#############################
Various ways of misusing yahi
#############################
It's one feature I like of yahi you can combine
- :ref:`notch` and :ref:`shoot` programmatically
- abuse :ref:`yahi_all_in_one_maker`
to obtain versatile results
================
parsing auth.log
================
Imagine you are a sysadmin and your boss want a graph of all the request
you do, and you don't like using excel
.. literalinclude:: ../../examples/plot_attack
.. image:: ../../examples/attack.png
**********************************
Histograms or time series from CSV
**********************************
================================
CSV that can be parsed as regexp
================================
There are simple cases when CSV don't have strings embedded and are litteraly comma separated integers/floats.
In this case, CSV can be parsed as a regexp and it's all the more convenient when the CSV has no title.
Here is an example using the CSV coming from the CSV generated by `trollometre `_
A line is made off a timestamp followed by various (int) counters.
.. tip:: For the sake of ease of use I hacked the date_pattern format to accept "%s" as a timestamp (while it's normally
only valid strptime formater)
.. literalinclude:: test.py
or alternatively:
.. literalinclude:: test1a.py
Then, all that remains to do is ::
yahi_all_in_one_maker
firefox aio.html
You click on time series and can see the either the chronological time serie
.. image:: csv_1.png
Or the profile by hour
.. image:: csv_2.png
================================
Raw approach with csv.DictReader
================================
Let's take the use case where my job insurance sent me the data of all the 10000 jobless persons
in my vicinity consisting for each line of :
opaque id,civility,firstname, lastname, email,email of the counseler following the job less person
For this CSV, I have the title as the first line, and have strings that may countain ",", hence the regexp approach
is strongly ill advised.
What we want here is 2 histograms :
- the frequency of the firstname (that does not violates RGPD) and that I can share,
- how much each adviser is counseling.
Here is the code
.. literalinclude:: test2.py
Then, all that remains to do is ::
yahi_all_in_one_maker && firefox aio.html
And here we can see that each counseler is following on average ~250 jobless persons.
.. image:: csv_3.png
And the frequency of the firstname
.. image:: csv_4.png
Which correlated with the demographic of the firstname as included here below tends to prove
that the older you are the less likeky you are to be jobless.

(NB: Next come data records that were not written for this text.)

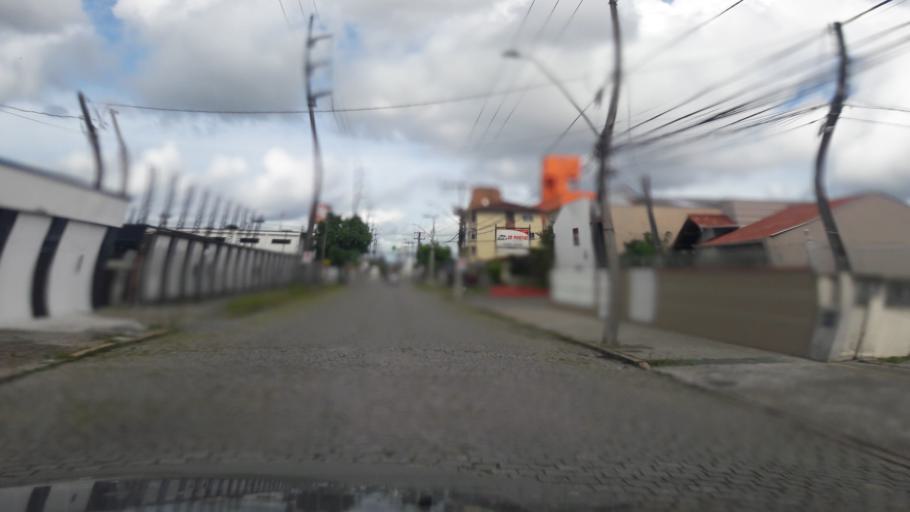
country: BR
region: Santa Catarina
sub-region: Joinville
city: Joinville
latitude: -26.3190
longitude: -48.8439
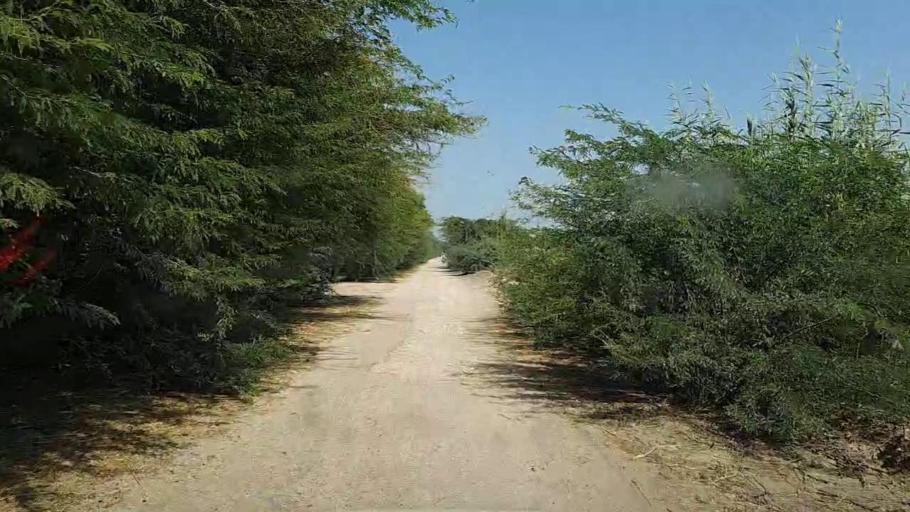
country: PK
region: Sindh
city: Mirpur Batoro
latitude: 24.7087
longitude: 68.4148
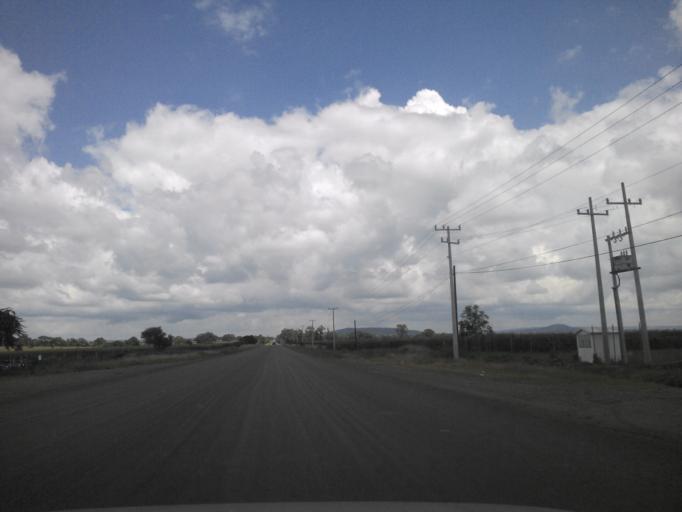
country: MX
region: Jalisco
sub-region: Atotonilco el Alto
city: Ojo de Agua de Moran
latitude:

I am not saying *ageism*, the data are doing it for me.
.. image:: csv_5.png
.. image:: csv_6.png
.. image:: csv_7.png
=============================
Graphing data from a database
=============================
Thanks to `trollometre `_ I also have
real life data coming from a bluesky bot that I may want to graph with
the following database structure::
CREATE TABLE posts (
uri TEXT PRIMARY KEY,
url TEXT NOT NULL,
post JSON NOT NULL,
created_at TIMESTAMP DEFAULT NOW(),
is_spam BOOL,
maybe_spam BOOL,
score INTEGER not NULL
);
The interesting columns here are :
- *created_at* wich is datetime at which a post is being put into base;
- *maybe_spam* which is the value of detection of spam (99% reliable);
- *score* which is the sum of likes, answers and repost a bluesky post got
for being reposted.
.. literalinclude:: test4.py
*****************************
Smaller granularity than hour
*****************************
Here I simply show case that *hour_* category can be used for sub hour slicing,
as long as you use something that is lexicographically sortable.
.. image:: sql1.png
****************
Simple histogram
****************
Ratio of spam vs ham detected in the database
.. image:: sql2.png
**********
Date serie
**********
With the cumulated score per day as a time serie you can notice that in France
the 10th and 17th of september 2025 had quite an echo.
.. image:: sql3.png
=====================================
Making connection graph from web logs
=====================================
A connection graph tells the journey of visitors between web pages.
Here I made a minimal web site with 5 web pages, *a*, *b* ... that can be clicked
to visit one another.
.. literalinclude:: test3.py
This example illustrates how to simply use the library of regexp of logs.
******
Result
******
After executing ::
python docs/source/test3.py | dot -T png > docs/source/dot.png
We have got the following result:
.. image:: dot.png